Bonjour, après avoir écrit "L'amour (en plus compliqué)" il y a quelques années, mon premier livre de nouvelles... il m'est resté comme une petite démangeaison... Et pourquoi ne pas en refaire un ? C'est un exercice passionnant.
Et bien ami lecteur, en voici une pour le plaisir. La gestion des espaces entre les paragraphes et les retours à la ligne sont assez chaotiques sur blog, mais cette réserve mise à part, ça permet d'en proposer la lecture. Bonne plongée en famille !
Jim
Un dimanche en famille
Elle remplit la coupe un peu trop vite, le champagne déborde.
- Excuse-moi, maman, mais je n’ai pas compris. Tu veux fêter quoi exactement ? Je demande.

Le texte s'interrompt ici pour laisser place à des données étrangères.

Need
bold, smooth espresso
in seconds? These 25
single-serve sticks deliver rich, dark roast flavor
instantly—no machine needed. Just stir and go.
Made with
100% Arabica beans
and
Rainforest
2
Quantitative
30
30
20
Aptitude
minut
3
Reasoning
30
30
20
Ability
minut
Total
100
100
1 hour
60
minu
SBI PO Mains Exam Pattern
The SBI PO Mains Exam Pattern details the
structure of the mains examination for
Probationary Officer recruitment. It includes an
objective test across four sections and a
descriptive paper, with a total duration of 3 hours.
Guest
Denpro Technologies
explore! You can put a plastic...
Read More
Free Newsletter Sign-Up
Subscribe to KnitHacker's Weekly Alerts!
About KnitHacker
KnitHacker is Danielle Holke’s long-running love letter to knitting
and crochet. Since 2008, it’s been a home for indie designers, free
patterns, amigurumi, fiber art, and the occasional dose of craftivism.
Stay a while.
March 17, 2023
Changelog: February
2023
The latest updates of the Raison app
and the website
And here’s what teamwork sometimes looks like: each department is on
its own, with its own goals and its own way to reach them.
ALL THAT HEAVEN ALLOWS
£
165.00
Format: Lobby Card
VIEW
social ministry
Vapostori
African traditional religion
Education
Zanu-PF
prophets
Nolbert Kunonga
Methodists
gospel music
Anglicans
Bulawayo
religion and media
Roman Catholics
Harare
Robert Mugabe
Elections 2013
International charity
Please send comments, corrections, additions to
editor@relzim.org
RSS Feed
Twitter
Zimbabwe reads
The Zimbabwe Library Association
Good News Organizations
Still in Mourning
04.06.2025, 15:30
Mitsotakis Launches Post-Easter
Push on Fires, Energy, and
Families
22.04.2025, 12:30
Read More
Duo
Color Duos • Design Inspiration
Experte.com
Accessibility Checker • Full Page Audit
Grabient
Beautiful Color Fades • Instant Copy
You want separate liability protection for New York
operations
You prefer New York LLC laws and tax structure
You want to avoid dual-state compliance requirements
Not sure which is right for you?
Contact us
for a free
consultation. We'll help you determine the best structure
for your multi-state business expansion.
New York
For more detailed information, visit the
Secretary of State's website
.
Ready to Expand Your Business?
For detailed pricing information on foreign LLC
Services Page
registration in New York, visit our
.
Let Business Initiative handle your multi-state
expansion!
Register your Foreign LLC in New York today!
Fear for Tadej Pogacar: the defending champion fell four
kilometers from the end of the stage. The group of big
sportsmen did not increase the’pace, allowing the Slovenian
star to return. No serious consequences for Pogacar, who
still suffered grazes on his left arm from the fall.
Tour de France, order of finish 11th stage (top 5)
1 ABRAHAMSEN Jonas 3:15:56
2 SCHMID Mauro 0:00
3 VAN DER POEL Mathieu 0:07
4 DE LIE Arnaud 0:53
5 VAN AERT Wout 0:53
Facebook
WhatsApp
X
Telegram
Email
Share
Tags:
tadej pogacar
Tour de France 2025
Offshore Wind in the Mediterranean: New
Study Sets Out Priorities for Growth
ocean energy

- Ma ménopause, elle dit, maman.
Mon frère ainé manque de s’étouffer. Papa tente un sourire et temporise.
- mais euh… Tu sais que ça ne se fête pas la ménopause, chérie ?
- Eh bien si, Patrick, tu vois, moi je la fête, ma ménopause. Je lève mon verre à mes excès de chaleur, mes seins anormalement durs et à cette nouvelle – et extrêmement fiable – solution contraceptive qui s’offre à moi.
Bon.
Alors, tous autour de la table, on se prête au jeu, on lève notre verre un peu mollement. On trinque avec la daronne, qui sourit d’un air bravache, visiblement amusée par son effet d'annonce.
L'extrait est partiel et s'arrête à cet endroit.